I finally got around to watching the most recent Downton Abbey movie. I love British historical dramas. Always have. Many years ago I even created a blog about all the shows I’d watched on a platform called “Vertical Toast”. (I’m still amused by that title!) I thoroughly enjoy immersing myself in the time period, the scenery and locations, and all the wonderful British characters.
Downton was one of my favorite series. (Some of the other shows on the top of my list are Call the Midwife, The Bletchley Circle, Monarch of the Glen- I could go on and on!) But we’ve been given the luxury of twelve years to fall in love with all the characters and locations in Downton. We’ve watched as they dealt with adversity, moved though important events, and grown as both individuals and a family.
During the second movie I found myself smiling so hard that my face hurt. As always, the scenery was magnificent, acting superb and storyline, well, just delightful. I enjoyed visiting the breathtaking estates, eavesdropping on the beautiful parties, and immersing myself in the plot, including the (SPOILER ALERT- if you haven’t seen the movie yet and don’t want to know what happens, don’t continue!) very heartfelt, emotional ending.
Perhaps I’m getting older. Or maybe it’s because Mr. Fellows outdid himself in the brilliant way he told this particular story. But this film took me on a journey of self-reflection that I hadn’t anticipated.
OK, we knew Violet, (The Dowager, Countess of Grantham) was going to have to die eventually- Maggie Smith is 87 years old for crying out loud! And Mr. Fellows gave us hints throughout the movie, allowing us time to prepare. But my goodness, when she died, I found myself weeping. True, that’s not unusual for me at all. But this time I became keenly aware that my tears weren’t just because I was so invested in the story. This time I could see my place in the circle of life that was so aptly portrayed in this movie.
Watching my friends at Downton (they’re friends in my head anyway!) having such grand experiences is always a joy. But the end of the movie got me wondering: is anything I’m doing (or have done) in my life worthy of a legacy as grand as what the Countess of Grantham leaves behind? Because, oh my gosh, if I can have a death like hers, surrounded by the people I love the most, well, then- I will have considered my life a success.
As I dwelled on this, the strangest thought popped into my head. I was on my morning walk when I passed a man mowing his lawn. His lawnmower made a strange noise, like there was a problem with the motor. And I thought about how it’s so amazing that my brother, who was always curious about how things worked, found his way to a career in Aerospace Engineering. And now, along with designing planes, he spends his days explaining how things work to others. It’s actually quite amazing! He has the skills and tools to figure out exactly how anything in the world works. What a wonderful sense of comfort, safety and security that must offer him. Those things, along with the fact that he’s co-created a wonderful family, have solidified his legacy.

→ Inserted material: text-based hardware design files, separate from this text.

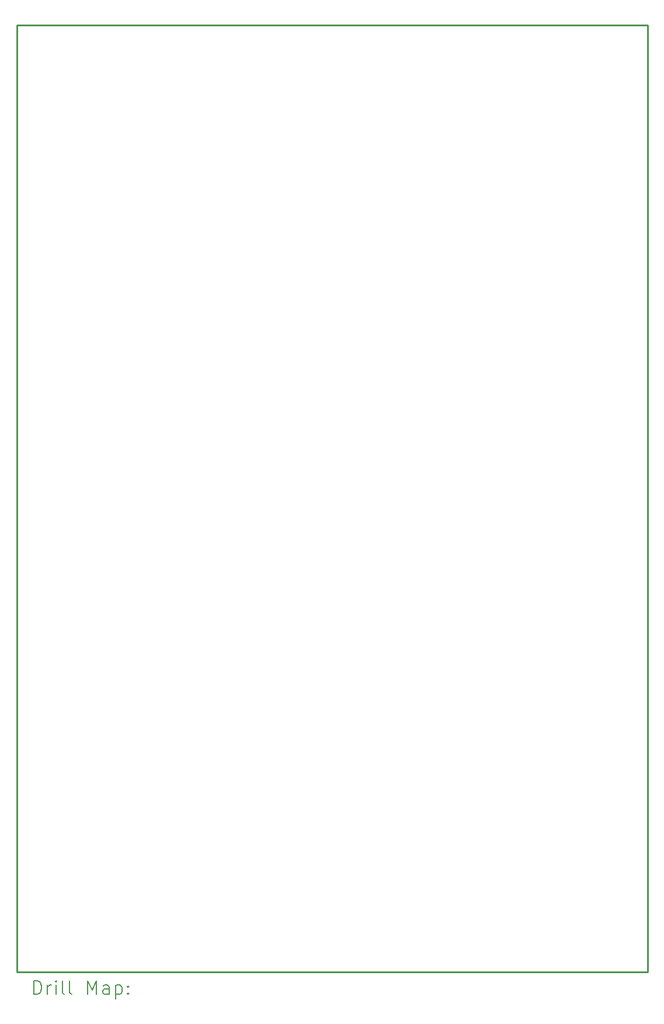
<source format=gbr>
%TF.GenerationSoftware,KiCad,Pcbnew,(6.0.9)*%
%TF.CreationDate,2023-01-12T19:49:18+01:00*%
%TF.ProjectId,vogelhuisje_kicad,766f6765-6c68-4756-9973-6a655f6b6963,rev?*%
%TF.SameCoordinates,Original*%
%TF.FileFunction,Drillmap*%
%TF.FilePolarity,Positive*%
%FSLAX45Y45*%
G04 Gerber Fmt 4.5, Leading zero omitted, Abs format (unit mm)*
G04 Created by KiCad (PCBNEW (6.0.9)) date 2023-01-12 19:49:18*
%MOMM*%
%LPD*%
G01*
G04 APERTURE LIST*
%ADD10C,0.254000*%
%ADD11C,0.200000*%
G04 APERTURE END LIST*
D10*
X6604000Y-4318000D02*
X15748000Y-4318000D01*
X15748000Y-4318000D02*
X15748000Y-18034000D01*
X15748000Y-18034000D02*
X6604000Y-18034000D01*
X6604000Y-18034000D02*
X6604000Y-4318000D01*
D11*
X6848919Y-18357176D02*
X6848919Y-18157176D01*
X6896538Y-18157176D01*
X6925109Y-18166700D01*
X6944157Y-18185748D01*
X6953681Y-18204795D01*
X6963205Y-18242890D01*
X6963205Y-18271462D01*
X6953681Y-18309557D01*
X6944157Y-18328605D01*
X6925109Y-18347652D01*
X6896538Y-18357176D01*
X6848919Y-18357176D01*
X7048919Y-18357176D02*
X7048919Y-18223843D01*
X7048919Y-18261938D02*
X7058443Y-18242890D01*
X7067967Y-18233367D01*
X7087014Y-18223843D01*
X7106062Y-18223843D01*
X7172728Y-18357176D02*
X7172728Y-18223843D01*
X7172728Y-18157176D02*
X7163205Y-18166700D01*
X7172728Y-18176224D01*
X7182252Y-18166700D01*
X7172728Y-18157176D01*
X7172728Y-18176224D01*
X7296538Y-18357176D02*
X7277490Y-18347652D01*
X7267967Y-18328605D01*
X7267967Y-18157176D01*
X7401300Y-18357176D02*
X7382252Y-18347652D01*
X7372728Y-18328605D01*
X7372728Y-18157176D01*
X7629871Y-18357176D02*
X7629871Y-18157176D01*
X7696538Y-18300033D01*
X7763205Y-18157176D01*
X7763205Y-18357176D01*
X7944157Y-18357176D02*
X7944157Y-18252414D01*
X7934633Y-18233367D01*
X7915586Y-18223843D01*
X7877490Y-18223843D01*
X7858443Y-18233367D01*
X7944157Y-18347652D02*
X7925109Y-18357176D01*
X7877490Y-18357176D01*
X7858443Y-18347652D01*
X7848919Y-18328605D01*
X7848919Y-18309557D01*
X7858443Y-18290510D01*
X7877490Y-18280986D01*
X7925109Y-18280986D01*
X7944157Y-18271462D01*
X8039395Y-18223843D02*
X8039395Y-18423843D01*
X8039395Y-18233367D02*
X8058443Y-18223843D01*
X8096538Y-18223843D01*
X8115586Y-18233367D01*
X8125109Y-18242890D01*
X8134633Y-18261938D01*
X8134633Y-18319081D01*
X8125109Y-18338129D01*
X8115586Y-18347652D01*
X8096538Y-18357176D01*
X8058443Y-18357176D01*
X8039395Y-18347652D01*
X8220348Y-18338129D02*
X8229871Y-18347652D01*
X8220348Y-18357176D01*
X8210824Y-18347652D01*
X8220348Y-18338129D01*
X8220348Y-18357176D01*
X8220348Y-18233367D02*
X8229871Y-18242890D01*
X8220348Y-18252414D01*
X8210824Y-18242890D01*
X8220348Y-18233367D01*
X8220348Y-18252414D01*
M02*

</source>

And then a little light bulb went off in my head. I realized that I had the same curiosity as my brother, except mine wasn’t around motors and engines. Mine was all about the human experience! I love exploring and examining why things happen in our lives and how we can learn from all our experiences. And don’t get me started on how exciting it is to delve into the wisdom of our bodies- those conversations are fascinating! Just the same way talking about engineering is for my brother.
And like my brother, I’ve chosen to take all the skills and tools I’ve learned through the years and share them with others. In the past, I’ve diminished these qualities in myself, brushing them off as less valuable. But now I understand that my ability to listen with an open heart, hold a safe space where others can share their fears, heart’s desires, and limiting beliefs and provide feedback that allows people to see the opportunities available to them is just as valuable as what my brother does.
We aren’t so different after all! Suddenly I feel closer to him than ever before.
So I look forward to the next Downton movie in the same way I look towards the next chapter in my life. There are still so many adventures to have! A grand finale for the Countess of Grantham, but me, I’m just getting started!
I may not have a huge estate on the most magnificent grounds, a grand staircase, or a dining hall large enough to entertain dignitaries, but I do have a home filled with love. And my sense is that if I can continue to open myself up, live in my magic, and share myself with the intention of contributing to a world where we all reside more fully in our loving, my end will replicate that amazing scene in Downton and I will leave behind the legacy of my dreams.